- What to work on:
Print the lines word for word, starting at the first line of the rows below and ending at the line that contains "country: Philippines", with both of those lines included.
>> Begin
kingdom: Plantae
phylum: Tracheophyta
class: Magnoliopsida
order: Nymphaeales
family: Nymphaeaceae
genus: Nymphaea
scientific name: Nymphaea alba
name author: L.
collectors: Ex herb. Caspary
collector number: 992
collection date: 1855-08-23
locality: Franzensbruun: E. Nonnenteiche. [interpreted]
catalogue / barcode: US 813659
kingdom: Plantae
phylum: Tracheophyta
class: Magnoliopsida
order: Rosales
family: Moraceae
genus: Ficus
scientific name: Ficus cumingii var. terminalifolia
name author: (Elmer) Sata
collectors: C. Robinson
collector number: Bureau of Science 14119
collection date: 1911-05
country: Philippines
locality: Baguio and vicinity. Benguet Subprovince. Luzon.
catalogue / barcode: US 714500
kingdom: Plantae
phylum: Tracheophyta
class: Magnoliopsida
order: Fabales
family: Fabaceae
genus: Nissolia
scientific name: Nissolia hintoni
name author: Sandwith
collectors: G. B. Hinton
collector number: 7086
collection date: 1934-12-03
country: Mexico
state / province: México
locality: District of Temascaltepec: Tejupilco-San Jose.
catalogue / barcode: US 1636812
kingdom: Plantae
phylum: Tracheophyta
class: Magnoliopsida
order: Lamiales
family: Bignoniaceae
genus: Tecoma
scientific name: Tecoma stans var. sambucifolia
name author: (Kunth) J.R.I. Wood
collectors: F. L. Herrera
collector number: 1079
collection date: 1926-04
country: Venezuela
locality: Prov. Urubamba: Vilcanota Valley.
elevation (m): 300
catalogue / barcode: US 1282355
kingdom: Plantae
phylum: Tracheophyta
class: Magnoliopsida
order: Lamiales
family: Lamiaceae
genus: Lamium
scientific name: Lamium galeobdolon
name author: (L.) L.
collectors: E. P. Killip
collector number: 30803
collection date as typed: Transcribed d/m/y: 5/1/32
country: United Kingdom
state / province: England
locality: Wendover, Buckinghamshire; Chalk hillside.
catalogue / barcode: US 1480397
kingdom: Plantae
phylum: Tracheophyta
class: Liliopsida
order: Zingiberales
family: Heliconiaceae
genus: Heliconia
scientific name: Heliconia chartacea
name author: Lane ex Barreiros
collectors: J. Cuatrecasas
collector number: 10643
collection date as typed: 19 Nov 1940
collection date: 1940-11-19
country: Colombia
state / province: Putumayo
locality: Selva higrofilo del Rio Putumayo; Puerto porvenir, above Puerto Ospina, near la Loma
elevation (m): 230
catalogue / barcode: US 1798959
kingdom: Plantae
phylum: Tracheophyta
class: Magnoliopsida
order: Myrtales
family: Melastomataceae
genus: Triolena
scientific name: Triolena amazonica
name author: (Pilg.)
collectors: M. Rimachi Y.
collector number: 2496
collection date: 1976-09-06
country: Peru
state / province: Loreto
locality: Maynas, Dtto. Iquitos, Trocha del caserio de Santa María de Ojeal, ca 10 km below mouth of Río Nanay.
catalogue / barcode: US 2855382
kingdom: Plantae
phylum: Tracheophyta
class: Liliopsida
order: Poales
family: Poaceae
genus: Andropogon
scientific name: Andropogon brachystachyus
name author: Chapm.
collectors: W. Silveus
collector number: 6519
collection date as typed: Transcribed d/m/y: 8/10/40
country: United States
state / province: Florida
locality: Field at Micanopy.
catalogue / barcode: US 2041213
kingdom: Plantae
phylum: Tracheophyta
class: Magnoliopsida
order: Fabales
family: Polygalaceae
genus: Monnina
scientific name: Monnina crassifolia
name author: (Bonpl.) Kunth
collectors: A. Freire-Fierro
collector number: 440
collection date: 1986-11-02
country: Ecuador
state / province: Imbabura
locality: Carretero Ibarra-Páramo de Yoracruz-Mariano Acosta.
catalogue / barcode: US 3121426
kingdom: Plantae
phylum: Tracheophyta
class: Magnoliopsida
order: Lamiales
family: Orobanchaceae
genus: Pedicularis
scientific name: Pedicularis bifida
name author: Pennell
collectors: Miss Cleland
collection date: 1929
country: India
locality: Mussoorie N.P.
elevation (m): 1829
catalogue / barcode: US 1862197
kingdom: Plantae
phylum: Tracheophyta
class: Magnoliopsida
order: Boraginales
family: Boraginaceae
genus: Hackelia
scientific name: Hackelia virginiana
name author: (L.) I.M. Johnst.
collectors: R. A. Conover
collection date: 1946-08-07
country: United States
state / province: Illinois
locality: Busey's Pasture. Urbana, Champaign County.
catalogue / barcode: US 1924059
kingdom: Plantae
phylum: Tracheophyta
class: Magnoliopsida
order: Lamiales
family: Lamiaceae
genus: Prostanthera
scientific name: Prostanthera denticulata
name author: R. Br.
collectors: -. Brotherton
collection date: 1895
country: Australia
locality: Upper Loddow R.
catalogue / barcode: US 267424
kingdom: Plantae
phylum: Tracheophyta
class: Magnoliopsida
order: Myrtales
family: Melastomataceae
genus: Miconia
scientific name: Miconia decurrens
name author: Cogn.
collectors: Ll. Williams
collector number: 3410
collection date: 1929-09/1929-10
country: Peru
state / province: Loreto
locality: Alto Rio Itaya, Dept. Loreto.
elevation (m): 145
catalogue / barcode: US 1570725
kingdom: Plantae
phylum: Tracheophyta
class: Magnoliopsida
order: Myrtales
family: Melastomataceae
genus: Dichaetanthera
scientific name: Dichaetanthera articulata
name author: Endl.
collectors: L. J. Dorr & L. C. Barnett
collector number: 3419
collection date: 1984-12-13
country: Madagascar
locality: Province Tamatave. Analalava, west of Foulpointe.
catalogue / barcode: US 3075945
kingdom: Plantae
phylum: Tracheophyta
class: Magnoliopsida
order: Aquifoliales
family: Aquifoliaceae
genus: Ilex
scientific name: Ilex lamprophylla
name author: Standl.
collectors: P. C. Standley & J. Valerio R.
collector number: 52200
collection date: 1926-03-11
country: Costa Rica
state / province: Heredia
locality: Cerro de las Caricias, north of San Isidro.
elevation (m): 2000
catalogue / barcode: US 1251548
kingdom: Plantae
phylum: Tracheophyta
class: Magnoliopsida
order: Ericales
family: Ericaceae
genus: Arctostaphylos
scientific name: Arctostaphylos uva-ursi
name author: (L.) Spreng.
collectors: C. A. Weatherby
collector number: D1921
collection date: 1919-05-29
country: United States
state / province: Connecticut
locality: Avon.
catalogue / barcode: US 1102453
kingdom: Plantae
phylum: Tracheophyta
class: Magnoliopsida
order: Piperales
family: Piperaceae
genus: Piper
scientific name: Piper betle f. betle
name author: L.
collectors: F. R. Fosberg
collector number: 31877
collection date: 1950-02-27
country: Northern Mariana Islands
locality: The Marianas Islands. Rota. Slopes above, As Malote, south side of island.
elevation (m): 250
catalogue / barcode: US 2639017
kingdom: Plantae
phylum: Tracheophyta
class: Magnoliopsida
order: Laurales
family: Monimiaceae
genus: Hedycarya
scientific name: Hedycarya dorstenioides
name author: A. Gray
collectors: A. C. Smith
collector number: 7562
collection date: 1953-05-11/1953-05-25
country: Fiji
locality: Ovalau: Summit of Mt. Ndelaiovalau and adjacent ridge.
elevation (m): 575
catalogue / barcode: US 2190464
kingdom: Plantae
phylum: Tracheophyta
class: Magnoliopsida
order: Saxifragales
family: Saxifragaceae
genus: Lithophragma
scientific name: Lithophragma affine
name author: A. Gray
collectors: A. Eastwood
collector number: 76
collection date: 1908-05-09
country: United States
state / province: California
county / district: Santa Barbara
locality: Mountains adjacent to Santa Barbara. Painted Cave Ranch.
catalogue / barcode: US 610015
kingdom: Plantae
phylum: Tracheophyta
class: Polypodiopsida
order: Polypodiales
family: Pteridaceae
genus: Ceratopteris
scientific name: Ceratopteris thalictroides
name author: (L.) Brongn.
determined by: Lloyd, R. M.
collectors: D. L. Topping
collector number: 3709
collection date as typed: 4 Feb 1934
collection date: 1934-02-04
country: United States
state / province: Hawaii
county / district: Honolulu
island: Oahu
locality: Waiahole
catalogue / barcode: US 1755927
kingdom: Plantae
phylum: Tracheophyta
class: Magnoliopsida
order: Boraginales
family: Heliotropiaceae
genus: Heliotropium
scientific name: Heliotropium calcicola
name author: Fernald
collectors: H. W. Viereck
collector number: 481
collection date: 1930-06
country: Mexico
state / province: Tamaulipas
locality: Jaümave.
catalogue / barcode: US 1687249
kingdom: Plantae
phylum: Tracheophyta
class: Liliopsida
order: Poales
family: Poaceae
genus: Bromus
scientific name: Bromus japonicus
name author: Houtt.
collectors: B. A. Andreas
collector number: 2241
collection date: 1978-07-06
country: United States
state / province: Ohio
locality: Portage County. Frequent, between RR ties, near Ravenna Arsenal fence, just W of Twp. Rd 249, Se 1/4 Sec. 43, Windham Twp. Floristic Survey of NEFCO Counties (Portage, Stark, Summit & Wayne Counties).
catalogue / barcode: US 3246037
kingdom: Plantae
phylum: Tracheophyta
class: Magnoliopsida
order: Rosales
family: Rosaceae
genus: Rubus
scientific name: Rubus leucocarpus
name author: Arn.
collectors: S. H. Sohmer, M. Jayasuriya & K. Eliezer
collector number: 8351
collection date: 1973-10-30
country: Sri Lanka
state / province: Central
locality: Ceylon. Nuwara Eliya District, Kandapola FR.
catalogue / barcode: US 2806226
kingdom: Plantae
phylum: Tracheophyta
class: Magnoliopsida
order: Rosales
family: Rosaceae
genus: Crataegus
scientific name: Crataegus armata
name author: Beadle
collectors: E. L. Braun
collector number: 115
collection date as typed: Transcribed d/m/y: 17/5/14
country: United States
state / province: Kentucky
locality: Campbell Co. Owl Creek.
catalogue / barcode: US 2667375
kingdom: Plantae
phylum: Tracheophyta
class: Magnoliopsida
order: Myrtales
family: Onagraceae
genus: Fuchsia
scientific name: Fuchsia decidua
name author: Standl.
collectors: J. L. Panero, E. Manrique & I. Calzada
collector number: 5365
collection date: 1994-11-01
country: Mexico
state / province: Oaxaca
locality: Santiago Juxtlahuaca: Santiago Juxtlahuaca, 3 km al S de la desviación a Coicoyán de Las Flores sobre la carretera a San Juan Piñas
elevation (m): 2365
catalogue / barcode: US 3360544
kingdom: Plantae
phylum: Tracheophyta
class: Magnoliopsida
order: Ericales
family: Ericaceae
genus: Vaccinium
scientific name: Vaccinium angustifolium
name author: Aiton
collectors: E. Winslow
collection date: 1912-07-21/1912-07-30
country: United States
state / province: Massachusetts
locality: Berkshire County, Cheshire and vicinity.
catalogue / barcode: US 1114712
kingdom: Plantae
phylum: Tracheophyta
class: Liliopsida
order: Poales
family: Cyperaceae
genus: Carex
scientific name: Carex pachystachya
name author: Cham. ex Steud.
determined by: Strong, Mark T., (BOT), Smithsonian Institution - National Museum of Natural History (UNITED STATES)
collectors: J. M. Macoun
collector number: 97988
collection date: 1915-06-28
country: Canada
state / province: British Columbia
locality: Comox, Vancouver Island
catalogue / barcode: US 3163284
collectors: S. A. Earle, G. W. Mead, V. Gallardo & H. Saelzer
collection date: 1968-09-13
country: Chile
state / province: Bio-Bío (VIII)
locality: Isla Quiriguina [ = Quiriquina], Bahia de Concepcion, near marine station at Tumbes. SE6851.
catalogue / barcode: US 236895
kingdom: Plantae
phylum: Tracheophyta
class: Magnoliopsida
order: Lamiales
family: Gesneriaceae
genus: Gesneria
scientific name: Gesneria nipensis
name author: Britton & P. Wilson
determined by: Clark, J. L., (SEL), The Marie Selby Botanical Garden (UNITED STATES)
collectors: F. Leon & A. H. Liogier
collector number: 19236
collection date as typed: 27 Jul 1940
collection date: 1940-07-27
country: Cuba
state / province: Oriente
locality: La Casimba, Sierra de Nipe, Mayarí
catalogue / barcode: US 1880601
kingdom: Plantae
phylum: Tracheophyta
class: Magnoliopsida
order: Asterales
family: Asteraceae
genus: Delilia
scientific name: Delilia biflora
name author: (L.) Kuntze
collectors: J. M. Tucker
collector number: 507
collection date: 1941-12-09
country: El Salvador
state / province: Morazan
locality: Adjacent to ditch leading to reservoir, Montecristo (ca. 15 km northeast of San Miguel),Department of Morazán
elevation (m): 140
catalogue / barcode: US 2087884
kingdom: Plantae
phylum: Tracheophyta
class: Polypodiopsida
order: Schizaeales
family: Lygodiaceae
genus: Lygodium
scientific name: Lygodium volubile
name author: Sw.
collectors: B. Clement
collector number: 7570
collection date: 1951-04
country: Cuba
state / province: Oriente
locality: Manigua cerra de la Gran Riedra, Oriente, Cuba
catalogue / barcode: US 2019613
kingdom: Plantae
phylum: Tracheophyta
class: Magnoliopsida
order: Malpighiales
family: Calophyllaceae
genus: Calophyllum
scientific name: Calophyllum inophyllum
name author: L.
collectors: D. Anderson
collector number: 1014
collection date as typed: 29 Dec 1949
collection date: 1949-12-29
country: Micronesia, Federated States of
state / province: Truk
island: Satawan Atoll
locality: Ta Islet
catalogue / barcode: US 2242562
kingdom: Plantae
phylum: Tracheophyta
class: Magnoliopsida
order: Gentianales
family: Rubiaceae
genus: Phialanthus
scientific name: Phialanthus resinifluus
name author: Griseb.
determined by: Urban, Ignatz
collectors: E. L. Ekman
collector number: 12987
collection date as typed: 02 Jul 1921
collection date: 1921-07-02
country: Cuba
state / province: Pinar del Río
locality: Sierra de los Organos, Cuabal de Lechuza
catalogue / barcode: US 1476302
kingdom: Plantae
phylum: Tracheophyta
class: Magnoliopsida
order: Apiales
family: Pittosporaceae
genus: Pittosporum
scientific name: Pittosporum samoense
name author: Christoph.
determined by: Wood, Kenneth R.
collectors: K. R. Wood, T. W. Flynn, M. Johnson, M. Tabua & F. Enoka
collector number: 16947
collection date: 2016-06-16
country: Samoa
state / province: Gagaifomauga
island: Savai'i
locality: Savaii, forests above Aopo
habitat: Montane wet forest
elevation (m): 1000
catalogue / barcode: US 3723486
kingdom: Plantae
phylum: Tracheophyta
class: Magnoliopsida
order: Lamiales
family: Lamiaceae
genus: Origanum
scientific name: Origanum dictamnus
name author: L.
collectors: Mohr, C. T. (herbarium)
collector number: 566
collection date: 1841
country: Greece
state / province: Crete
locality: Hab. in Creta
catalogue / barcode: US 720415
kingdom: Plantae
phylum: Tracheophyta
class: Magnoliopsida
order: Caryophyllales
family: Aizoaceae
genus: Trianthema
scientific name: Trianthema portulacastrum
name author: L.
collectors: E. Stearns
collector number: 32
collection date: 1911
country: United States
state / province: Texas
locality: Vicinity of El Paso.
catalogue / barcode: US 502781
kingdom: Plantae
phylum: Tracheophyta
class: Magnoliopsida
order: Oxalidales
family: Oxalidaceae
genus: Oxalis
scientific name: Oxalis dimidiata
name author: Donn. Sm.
>> End
- Correct response:
kingdom: Plantae
phylum: Tracheophyta
class: Magnoliopsida
order: Nymphaeales
family: Nymphaeaceae
genus: Nymphaea
scientific name: Nymphaea alba
name author: L.
collectors: Ex herb. Caspary
collector number: 992
collection date: 1855-08-23
locality: Franzensbruun: E. Nonnenteiche. [interpreted]
catalogue / barcode: US 813659
kingdom: Plantae
phylum: Tracheophyta
class: Magnoliopsida
order: Rosales
family: Moraceae
genus: Ficus
scientific name: Ficus cumingii var. terminalifolia
name author: (Elmer) Sata
collectors: C. Robinson
collector number: Bureau of Science 14119
collection date: 1911-05
country: Philippines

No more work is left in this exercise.